# Viv Door Handles - Where??



## scottish_rep_keepers (Feb 17, 2008)

Hi,

Making a start on building a new viv and the only thing i cant find is the viv door handles, anyone know where I can get these asap, thanks.

Going to get most of the stuff at weekend.

Thanks


----------



## LauraN (Jan 10, 2008)

Hi there,

My partner and I are hoping to make our own vivs soon and was wondering if you knew where we could get the glass about?

Thanks, sorry I can't answer your question.


----------



## SaichyBoy (Mar 13, 2008)

You can order these viv glass handles from Viv builder... Thier website is Viv Builder, supplying vivariums to UK Reptile Hobbyists...


----------



## Athravan (Dec 28, 2006)

I get them on ebay.


----------



## murphy27 (Aug 9, 2007)

ebay, or local hardware shops - they are far cheaper than ebay


----------



## anubis & crystal (Feb 25, 2007)

Just ask your local glazier, they normally stock them, and they'll be cheap!


----------



## west-coast-reptiles (Mar 2, 2008)

we can order viv door handles for anyone needing them, they are not on our site yet as they would come from a different supplier but, we can get them!!

thanks

WCR


----------



## tina b (Oct 3, 2007)

are these the type .....if so i can get these at £2. per pair
self adhesive....


----------



## Mujician (Mar 7, 2007)

The place where I got my glass from cut out a chunk of glass as a handle - I've found with age the stick on things seem to come off and leave sticky mess all ove the glass.
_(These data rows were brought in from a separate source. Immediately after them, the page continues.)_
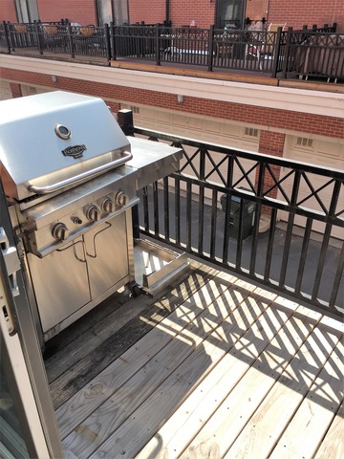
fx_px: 384
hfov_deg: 48.2
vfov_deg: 61.7
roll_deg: +0.7
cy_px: 230
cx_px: 172
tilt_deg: -28.7
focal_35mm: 29
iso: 40
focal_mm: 4.15
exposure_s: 1/1130
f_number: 2.2
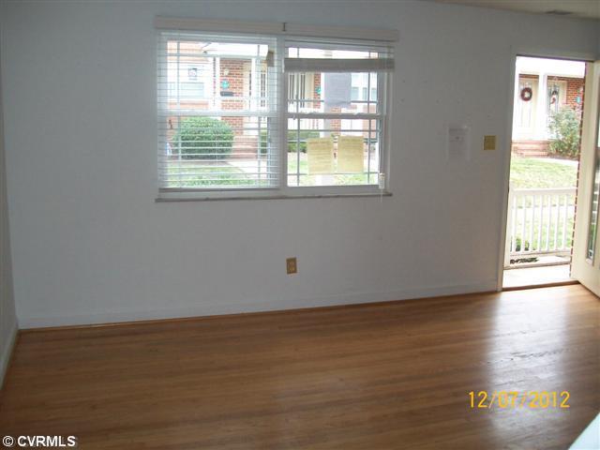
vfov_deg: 39.7
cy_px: 225
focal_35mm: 36
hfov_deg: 51.4
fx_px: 624
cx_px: 300
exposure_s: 1/40
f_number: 2.7
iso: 160
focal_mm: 6
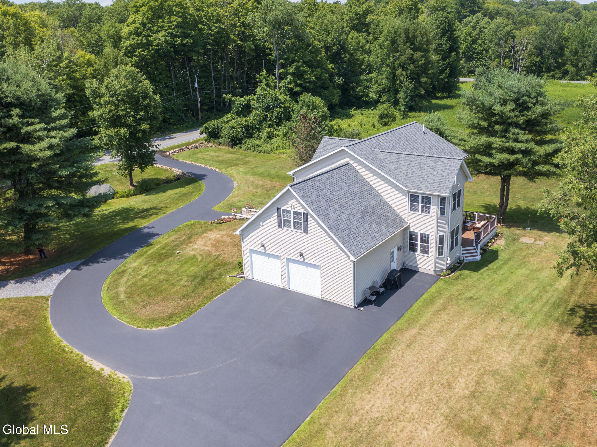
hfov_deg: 58.4
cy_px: 222
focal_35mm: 31
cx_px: 304
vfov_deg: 45.4
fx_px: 535
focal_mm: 10.26
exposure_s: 1/60
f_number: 3.5
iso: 100
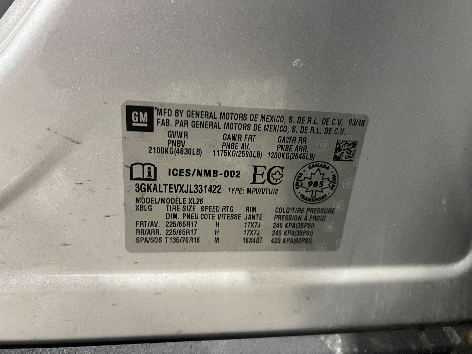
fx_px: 355
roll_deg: -4.0
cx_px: 236
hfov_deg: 67.3
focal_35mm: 26
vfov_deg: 53.1
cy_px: 177
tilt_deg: -13.7
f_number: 1.5
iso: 320
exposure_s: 1/60
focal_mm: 5.7
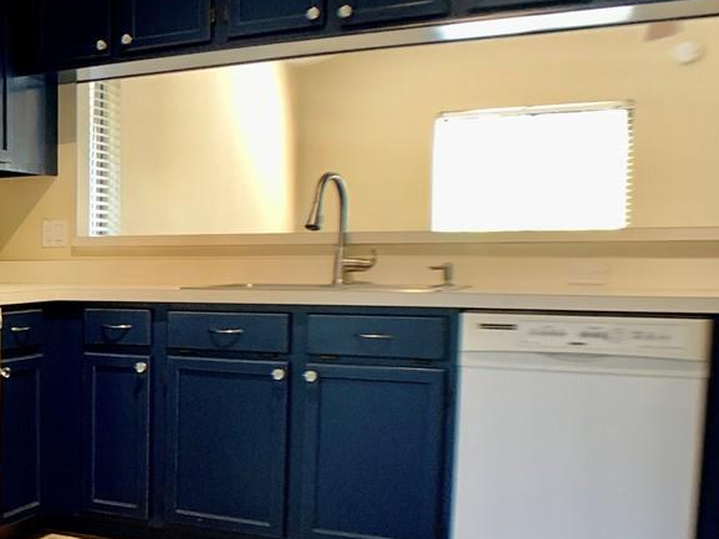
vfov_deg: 20.3
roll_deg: -0.1
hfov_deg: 24.6
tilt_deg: -6.4
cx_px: -138
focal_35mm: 72
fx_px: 1495
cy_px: 373
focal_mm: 4.25
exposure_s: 1/73
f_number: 1.8
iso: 100
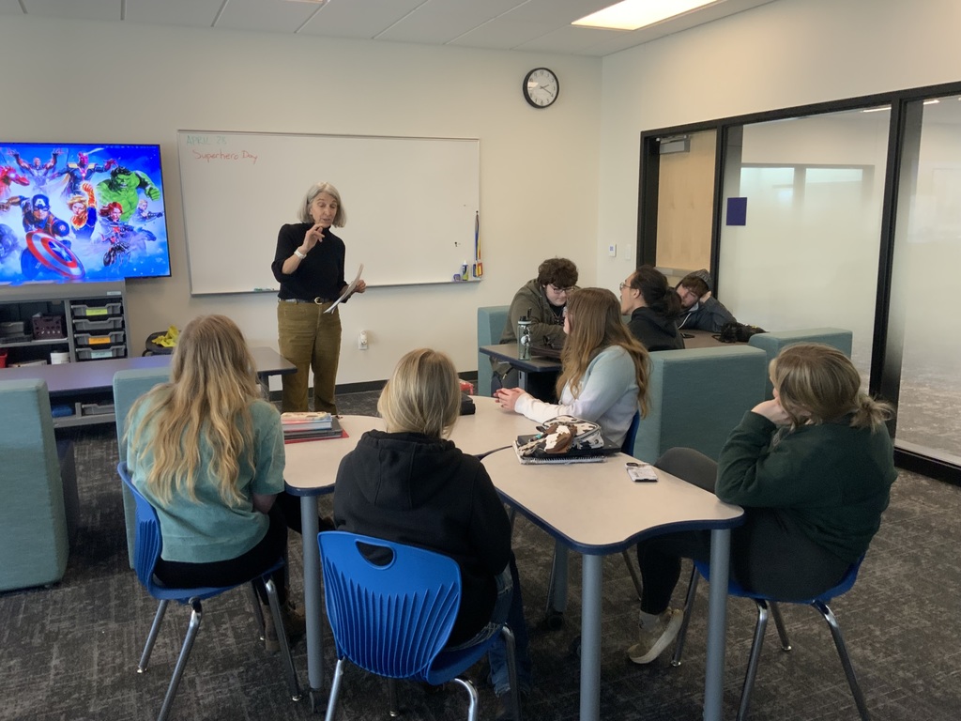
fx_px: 805
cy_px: 360
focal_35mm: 29
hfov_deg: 61.7
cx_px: 480
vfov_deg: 48.2
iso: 160
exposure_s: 1/60
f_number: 1.8
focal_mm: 3
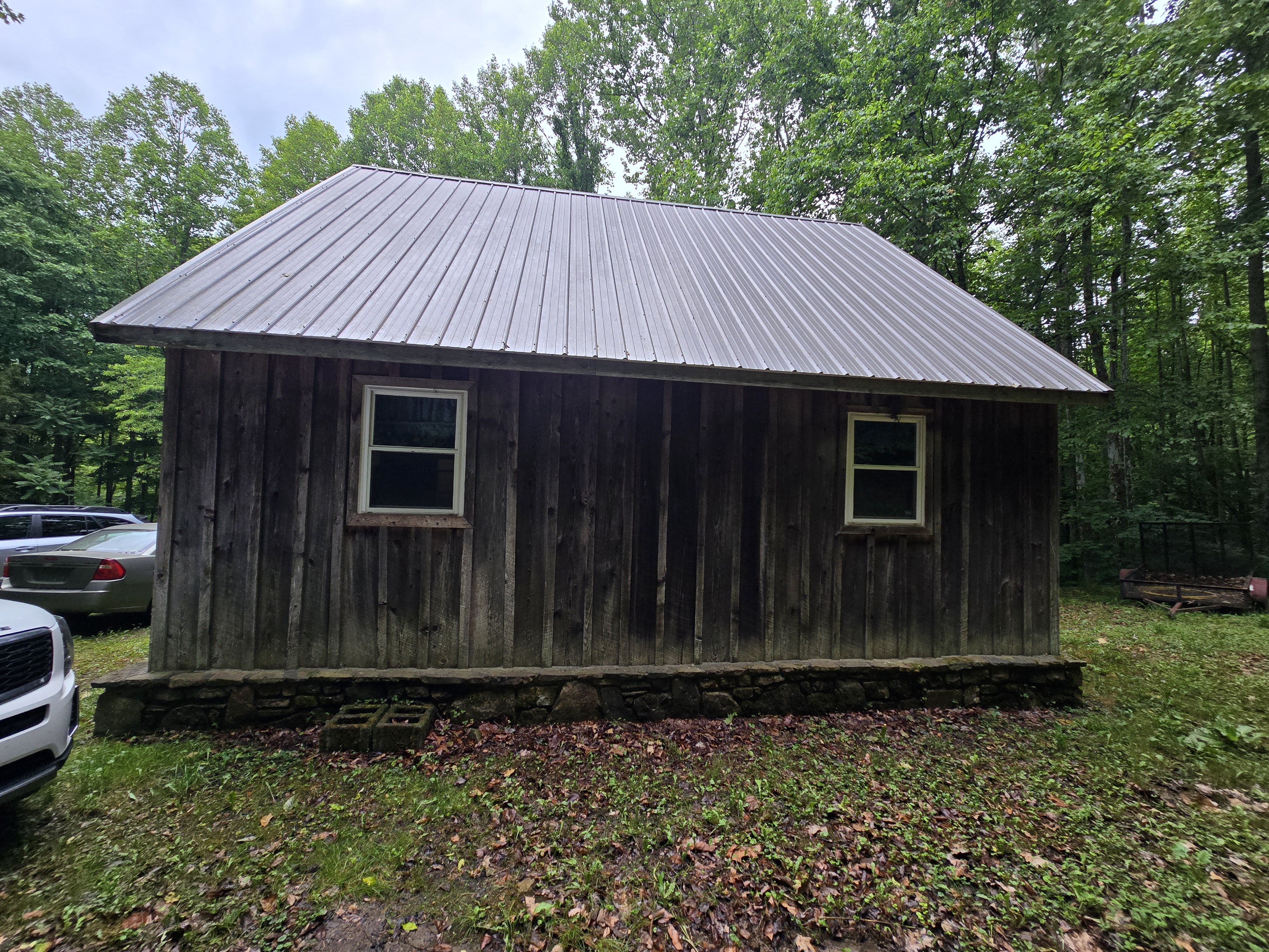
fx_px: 477
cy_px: 476
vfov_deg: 89.9
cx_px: 634
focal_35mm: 13
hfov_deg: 106.2
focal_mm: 2.2
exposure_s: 1/359
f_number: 2.2
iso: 80
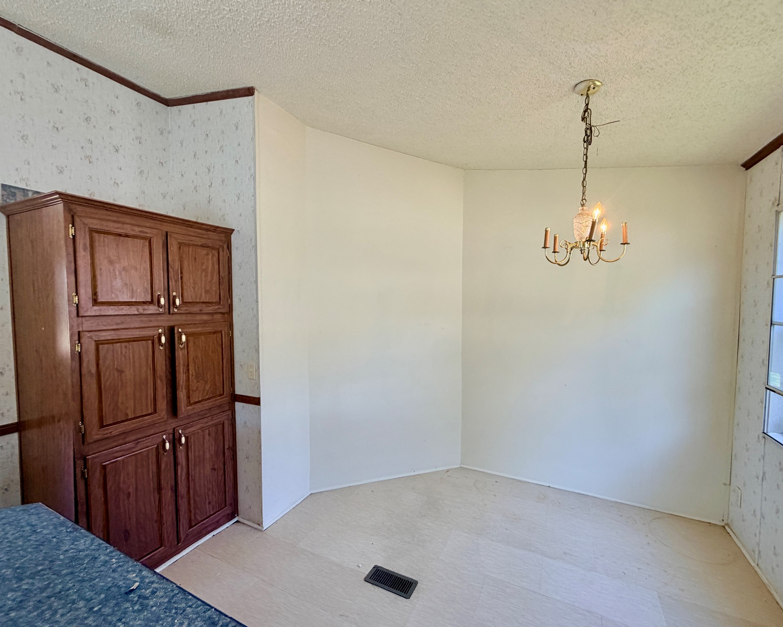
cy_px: 320
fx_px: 348
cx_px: 405
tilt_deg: -3.0
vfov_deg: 84.0
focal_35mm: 15
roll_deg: +2.3
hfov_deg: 96.8
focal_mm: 2.22
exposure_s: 1/120
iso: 125
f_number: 2.2
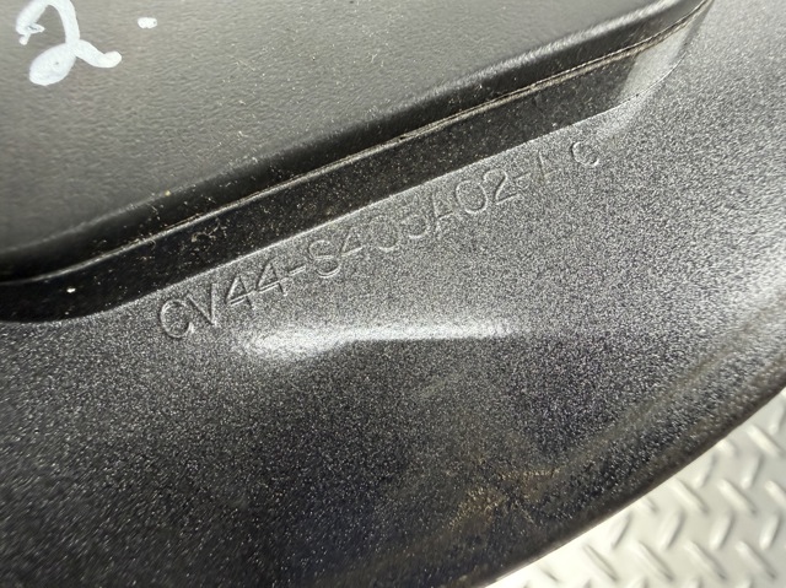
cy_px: 294
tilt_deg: -57.8
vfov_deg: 56.8
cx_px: 393
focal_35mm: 24
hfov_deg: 71.6
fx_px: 545
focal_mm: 2.22
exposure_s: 1/100
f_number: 2.2
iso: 320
The grooves are quite small and make an altogether more pleasing viv to look IMHO! To get glass done in this way for my 36"x15" cost me twelve quid!


----------



## Mujician (Mar 7, 2007)

SaichyBoy said:


> You can order these viv glass handles from Viv builder... Thier website is Viv Builder, supplying vivariums to UK Reptile Hobbyists...


I tried contacting them, left my phone number with them and emailed, but haven't heard back yet - that was about november.


----------



## markandwend (Jan 28, 2007)

I do them for £2 a pair and thats including delivery, in black, white and clear.


----------